IT and culture: The Yale Center for British Art has now made available through its online collection in the framework of the International project

20 June 2017

The Yale Center for British Art has now made available through its online collection nearly seventy thousand images of works of art in the public domain that are compliant with the International Image Interoperability Framework (IIIF). IIIF is a technology framework that supports enriched image use, including comparing, manipulating, and annotating multiple images within and across collections. The IIIF Consortium consists of the world’s leading libraries, museums, universities, research institutions, and image repositories, working in a collaborative system for sharing uniform and rich access to image-based resources on the web. IIIF supports a uniform display of images of books, maps, scrolls, manuscripts, musical scores, and archival material from participating institutions for display, manipulation, measurement, and annotation by scholars and students working individually or in groups around the world.

Matthew Hargraves, Chief Curator of Art Collections at the Yale Center for British Art, explained what is particularly unique and noteworthy about what the project has accomplished: “The Yale Center for British Art was a core founding member of the IIIF Consortium and one of the first museums in the world to commit to delivering IIIF-compliant images. The Center is dedicated to providing ever-greater access to our extraordinary collection of images to support research and all fields of creative endeavor. By adopting the IIIF, our images can now travel beyond the confines of our own website and become fully interoperable with images from other collections, greatly enhancing the ability to pursue research in the digital environment.”

The Getty, another member of the consortium, also made more than thirty thousand images in the J. Paul Getty Museum’s collection available. The Center and the Getty have helped lead a growing international progression towards cooperatively adopting IIIF.

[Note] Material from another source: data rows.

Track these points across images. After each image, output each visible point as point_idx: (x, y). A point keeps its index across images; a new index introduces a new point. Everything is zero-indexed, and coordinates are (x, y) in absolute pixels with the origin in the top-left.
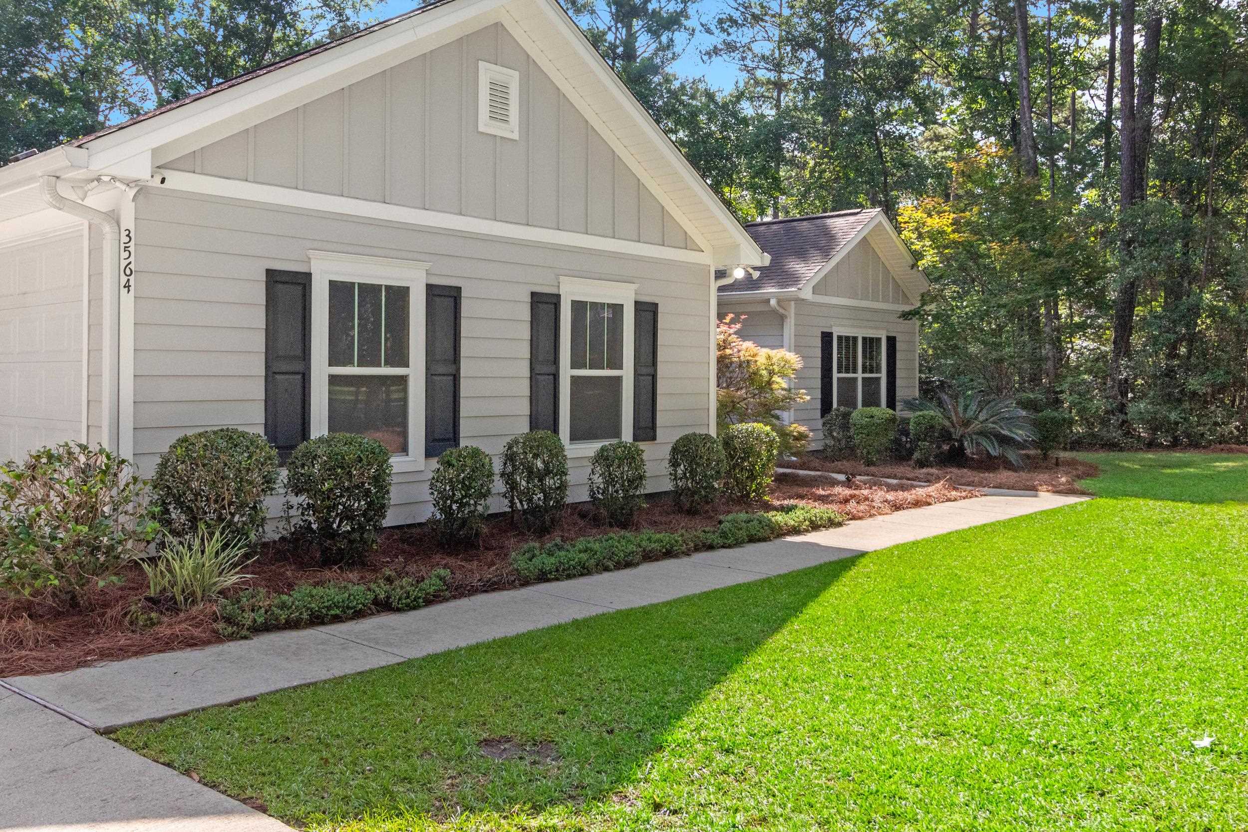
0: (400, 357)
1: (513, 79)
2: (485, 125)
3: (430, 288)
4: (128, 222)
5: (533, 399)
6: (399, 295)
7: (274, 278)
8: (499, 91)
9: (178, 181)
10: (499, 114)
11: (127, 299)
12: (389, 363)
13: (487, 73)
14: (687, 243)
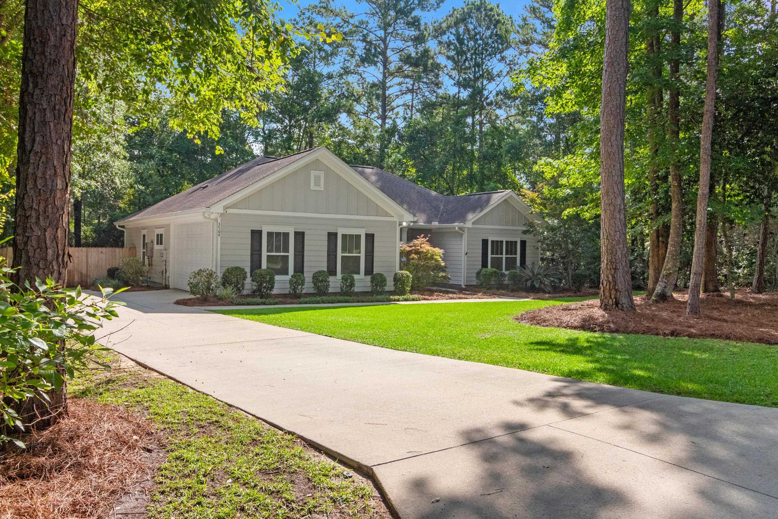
0: (286, 250)
1: (322, 174)
2: (313, 187)
3: (295, 232)
4: (219, 221)
5: (328, 261)
6: (286, 235)
7: (253, 232)
8: (317, 179)
9: (230, 211)
10: (317, 184)
11: (219, 238)
12: (284, 252)
13: (313, 173)
14: (387, 215)
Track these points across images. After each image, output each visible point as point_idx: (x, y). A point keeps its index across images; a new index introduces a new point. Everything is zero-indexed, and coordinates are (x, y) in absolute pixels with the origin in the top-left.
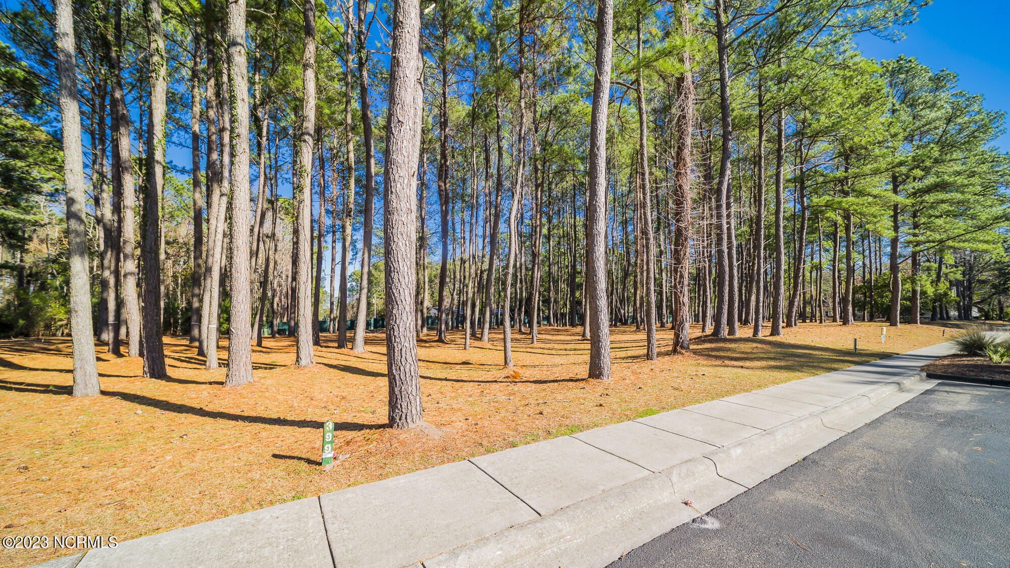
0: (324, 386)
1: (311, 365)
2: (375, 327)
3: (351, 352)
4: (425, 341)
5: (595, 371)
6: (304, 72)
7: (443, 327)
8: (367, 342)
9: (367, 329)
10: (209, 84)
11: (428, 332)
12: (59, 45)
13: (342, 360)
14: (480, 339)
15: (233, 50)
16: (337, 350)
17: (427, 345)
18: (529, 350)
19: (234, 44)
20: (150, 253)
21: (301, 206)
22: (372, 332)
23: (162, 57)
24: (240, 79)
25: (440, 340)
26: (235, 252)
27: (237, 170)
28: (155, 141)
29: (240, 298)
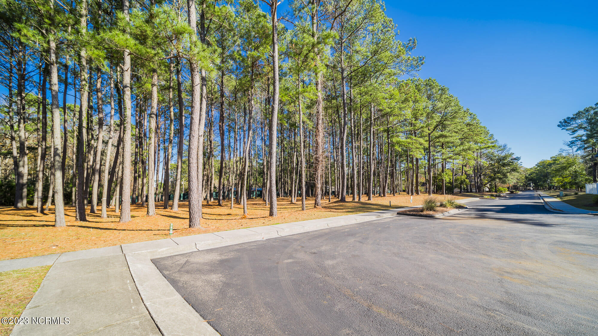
0: (162, 222)
1: (154, 215)
2: (184, 198)
3: (171, 211)
4: (211, 205)
5: (271, 214)
6: (152, 87)
7: (221, 198)
8: (180, 206)
9: (179, 200)
10: (99, 80)
11: (214, 201)
12: (53, 89)
13: (167, 214)
14: (240, 204)
15: (125, 89)
16: (163, 210)
17: (212, 207)
18: (263, 209)
19: (126, 87)
20: (80, 167)
21: (150, 146)
22: (182, 201)
23: (86, 81)
24: (128, 100)
25: (220, 205)
26: (125, 169)
27: (126, 137)
28: (83, 118)
29: (127, 187)
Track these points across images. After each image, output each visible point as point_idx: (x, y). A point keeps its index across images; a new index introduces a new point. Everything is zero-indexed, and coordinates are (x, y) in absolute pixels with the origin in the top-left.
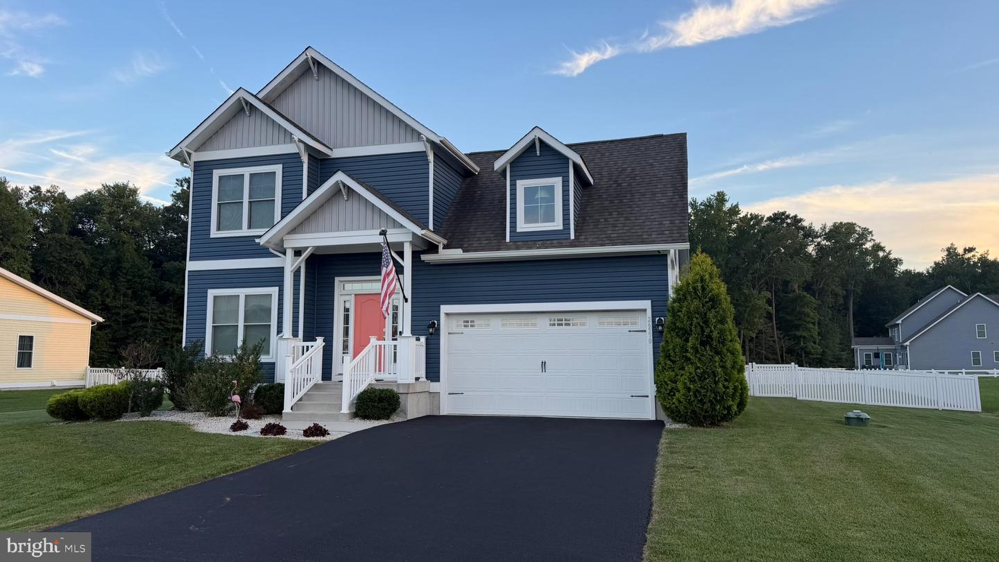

“The founder of the Yale Center for British Art, Paul Mellon, emphasized free and open access to collections as a fundamental value of our institution,” said the Center’s director, Amy Meyers. “When the Center opened its doors to the public in 1977, no one could have anticipated the exciting technological advances that have made this remarkable and unprecedented level of international exchange possible. However, this is just one example of how research and education at Yale University are at the forefront of innovation. Collaborating with extraordinary colleagues at leading institutions across the university and across the globe to help establish new global standards for scholarship is a hallmark of our work at Yale.”